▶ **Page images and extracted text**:
[Start of section]
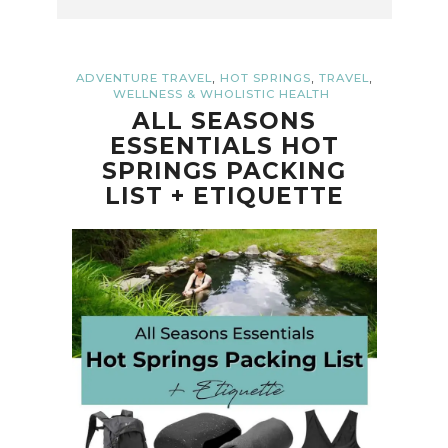
,
,
,
ADVENTURE TRAVEL
HOT SPRINGS
TRAVEL
WELLNESS & WHOLISTIC HEALTH
ALL SEASONS
ESSENTIALS HOT
SPRINGS PACKING
LIST + ETIQUETTE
[End of section]
▶ **TASK DIRECTIONS**: What you give back should be the lines from the one with "HOT SPRINGS" to the end of the data, copied exactly, both ends included.

▶ **SOLVED EXERCISE**:
HOT SPRINGS
TRAVEL
WELLNESS & WHOLISTIC HEALTH
ALL SEASONS
ESSENTIALS HOT
SPRINGS PACKING
LIST + ETIQUETTE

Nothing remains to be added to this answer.